What an everyday landlord should actually do here

If you own one to four units in Huntley: hire a property manager who knows the local court. The pricing differential between self-managing and hiring out is small relative to the cost of one botched eviction in a VERY LOW tier market. If you own five or more: build relationships with a local landlord-side attorney before you need one, since retainer fees are negligible compared to emergency-rate billing when an eviction is already moving.

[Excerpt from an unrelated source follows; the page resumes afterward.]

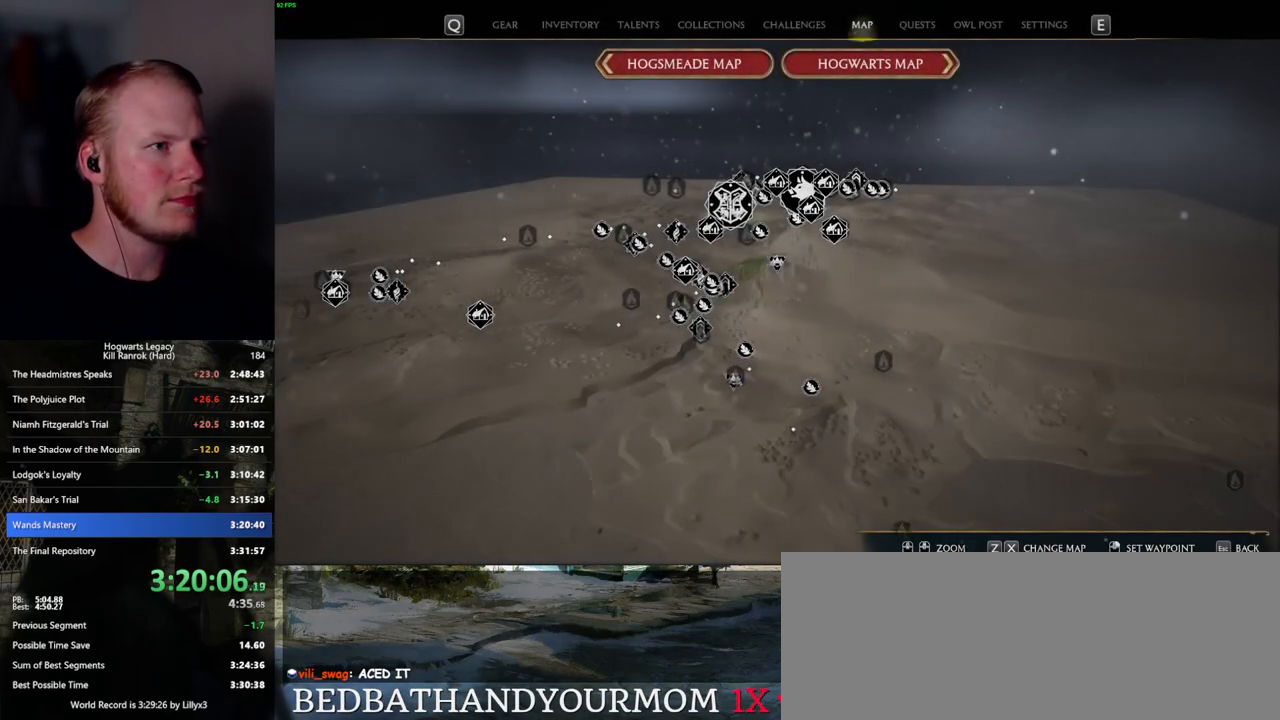
{"keys": [], "mouse": [], "events": [[17, "x", "down"], [117, "x", "up"], [234, "x", "down"], [300, "x", "up"]]}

The avoidable mistakes here are all upstream of the filing: weak screening, an informal lease, sloppy rent receipts, and notice templates pulled off the internet that don't match Montana's statutory language. Fix those four, and most cases settle or default. Skip them, and a $2,647 all-in fight is the realistic worst case.

04bPractical traps

Local traps to avoid in Huntley

Trap · MONTANA
For state-level context, see the Montana overview link in the guides section below. The score combines political climate, rent-to-income ratio, court bias, and tenant organizing strength under Mont. Code 70-24 URLTA.
05FAQ

Frequently asked questions

Q1

Can I really evict a tenant in Huntley without a specific "reason" if it's month-to-month?

Yes, for month-to-month tenancies, Montana law generally allows you to terminate the tenancy without a specific "just cause" by providing a 30-day notice. This differs from some states with stricter tenant protections. Just ensure your notice is properly served and timely.

Q2

What if my tenant claims a maintenance issue as a reason not to pay rent?

In Montana, tenants generally cannot withhold rent for maintenance issues unless they follow specific procedures outlined in MCA § 70-24. This usually involves giving you written notice of the issue and a reasonable time to repair. If they withhold rent without following the law, your 3-day pay-or-quit notice is still valid. Document all repair requests and your responses.

Q3

Is it worth hiring an attorney for a simple eviction in Huntley?

For a straightforward non-payment eviction, some landlords handle it themselves. However, a small mistake in notice, filing, or court procedure can significantly delay the process and cost you more in lost rent and re-filing fees. Many landlords find a local attorney's expertise invaluable, even if it's just for reviewing documents or providing guidance. It's an investment in getting it right the first time.

Q4

What's the absolute fastest I can get a tenant out for non-payment?

Legally, the fastest is typically the 3-day pay-or-quit notice, followed by immediate court filing. If the tenant doesn't contest and the court process moves quickly, you might see removal in about 2-3 weeks from the notice date. However, the average is 27 days. Any misstep or tenant defense will extend this. Sometimes, a "cash for keys" offer can achieve a faster move-out than the legal process.

Q5

Do I have to store a tenant's abandoned property?

Yes, Montana law requires landlords to store a tenant's abandoned property for a specific period (usually 7 days) and send notice to the tenant's last known address. If the property isn't claimed, you can then dispose of it. Failure to follow these rules can make you liable for the value of the property. Always document everything.

Q6

Can I refuse to rent to someone who uses a housing voucher in Huntley?

Montana does not have a statewide source-of-income protection law. This means, generally, you are not legally required to accept housing vouchers. However, be consistent in your screening practices and avoid any other discriminatory actions. Always verify all income sources if you do accept vouchers.

06Score

What this score means for landlords2

A 1.8/10 places Huntley in the 36th percentile of Montana cities on the Eviction Risk Score index. The score is the average of the nine sub-axes, all calibrated on a national 1 to 10 scale where 1 is most landlord-friendly and 10 is most tenant-protective. The 50-year reconstruction shows this score has climbed steadily since 1976, a structural drift driven by court-calendar growth, rent-control adoption, and the rise of tenant-side legal aid. The trajectory matters more than the snapshot: the score is the climate, not the weather.